When it comes to the tripling of tuition fees, the people’s jury has passed an emphatic verdict. The Liberal Democrats were punished in the 2015 general election for U-turning in spectacular fashion on their pledge to abolish tuition fees. Young Lib Dem-inclined voters in particular turned away in their droves or, disillusioned with politics, did not turn up to vote. The party lost 49 of its 57 seats.

This was to prove disastrous for higher education due to the failure to extend the life of the Coalition. It was disastrous because David Cameron had finally secured a majority but one so small at 12 seats that he was reliant on support from hardline Eurosceptics to stay in power, and had no option but to hold to his promise to allow a referendum on membership of the European Union.

Given the result and given that Cameron was an ardent ‘Remainer’ on Brexit, it could yet be judged as the gravest miscalculation in British political history since the Suez Crisis in 1956, with a similarly disastrous effect on the UK’s international standing.

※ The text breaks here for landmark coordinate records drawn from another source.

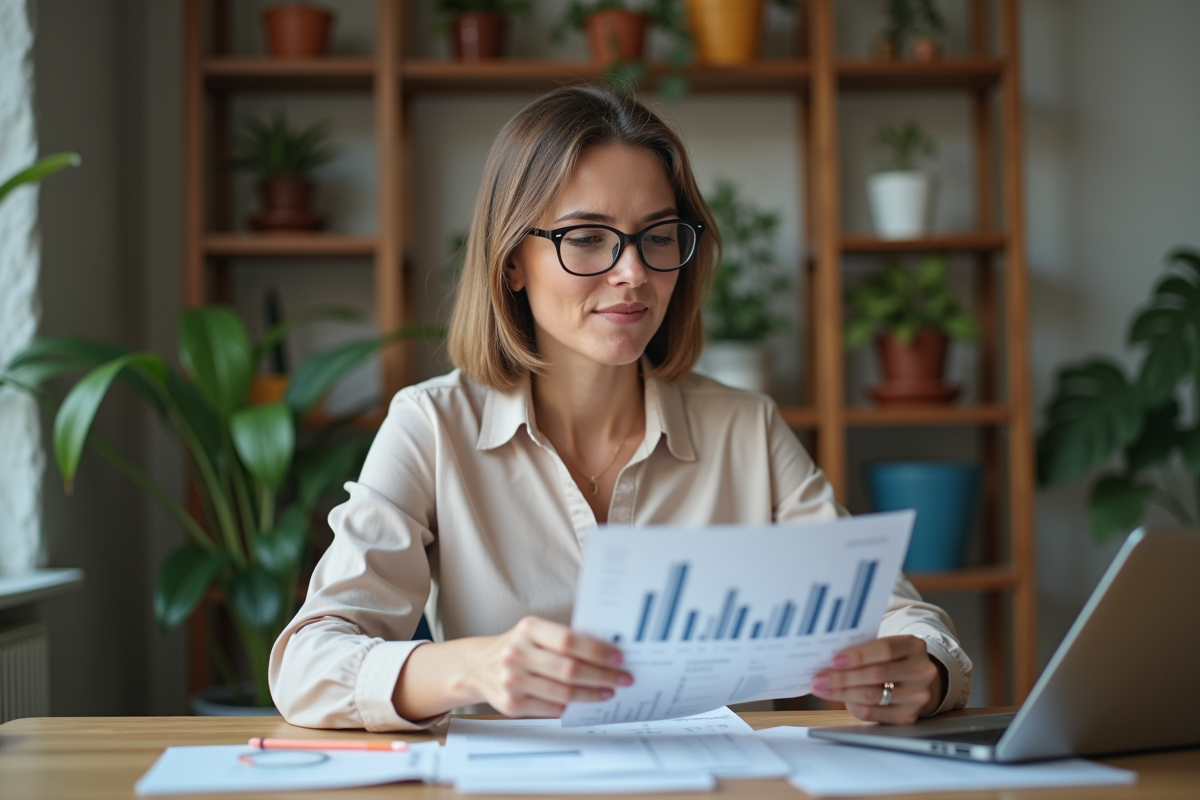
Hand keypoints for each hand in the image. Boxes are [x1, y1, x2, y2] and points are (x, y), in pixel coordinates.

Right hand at [464, 616, 633, 718]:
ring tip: (607, 692)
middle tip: (622, 678)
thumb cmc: (518, 646)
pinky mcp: (511, 704)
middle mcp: (517, 654)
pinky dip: (571, 706)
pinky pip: (551, 708)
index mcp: (528, 629)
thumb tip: (606, 652)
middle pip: (569, 670)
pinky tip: (583, 702)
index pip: (568, 641)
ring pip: (563, 693)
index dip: (597, 651)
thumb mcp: (535, 633)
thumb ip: (563, 640)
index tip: (618, 657)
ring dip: (591, 694)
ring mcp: (512, 681)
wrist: (478, 666)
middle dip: (602, 676)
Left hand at [810, 635, 944, 723]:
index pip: (885, 649)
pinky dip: (852, 706)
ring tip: (821, 688)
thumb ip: (864, 650)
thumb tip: (828, 661)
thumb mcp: (885, 647)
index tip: (834, 660)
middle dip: (843, 677)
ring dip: (841, 693)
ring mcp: (917, 696)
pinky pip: (873, 713)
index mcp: (913, 646)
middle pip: (877, 674)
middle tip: (819, 678)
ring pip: (873, 696)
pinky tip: (839, 699)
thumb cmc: (892, 660)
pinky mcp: (909, 716)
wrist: (917, 680)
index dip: (858, 655)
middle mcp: (921, 671)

Among the many factors that influenced the 52%-48% vote in favour of Brexit a year later was the sidelining of the voice of the Liberal Democrats, the most pro-European party, due to its now seeming irrelevance as an untrustworthy, spent force.

Perhaps more significantly, the continuing disillusionment of young voters with politicians in part due to the betrayal over tuition fees had led many of them to stay at home during the referendum rather than vote. Young voters were overwhelmingly in favour of staying in the EU. With an outcome that would have changed on a mere 2% swing, these two factors could easily have been enough to make the difference.

Impact on universities

Alarmingly for universities, the Brexit campaign leader Michael Gove had proved popular in dismissing the views of “experts saying they know what is best”, which has since led to debate over the implied disconnect between universities and the communities that surround them.

More importantly, the rush among hardline Conservatives post-referendum to interpret the vote as an endorsement of a hard Brexit – leaving the Single Market and Customs Union, abandoning free movement and initially even eschewing a transition deal – posed a serious threat to higher education.

A transition period has now been agreed, but the UK’s leading role in the European Union’s research programmes, its participation in Erasmus+ study and exchange programmes, and its ability to recruit EU staff and students all remain up in the air and under threat, as reported extensively in these pages.

If Nick Clegg and David Cameron had chosen a graduate tax instead of tripling tuition fees, it might all have played out differently.

Instead, Jeremy Corbyn, Labour’s left-wing leader, is now leading the charge to abolish tuition fees. He confounded his critics by surging to a creditable position in the snap election last year that forced Conservative party leader Theresa May into a minority government.

If he wins the next election, which could be called at any point in the next year due to divisions over Brexit, the main funding mechanism underpinning the higher education reforms and the drive towards marketisation could be torn apart. If students stop paying fees, can they really be expected to act like consumers?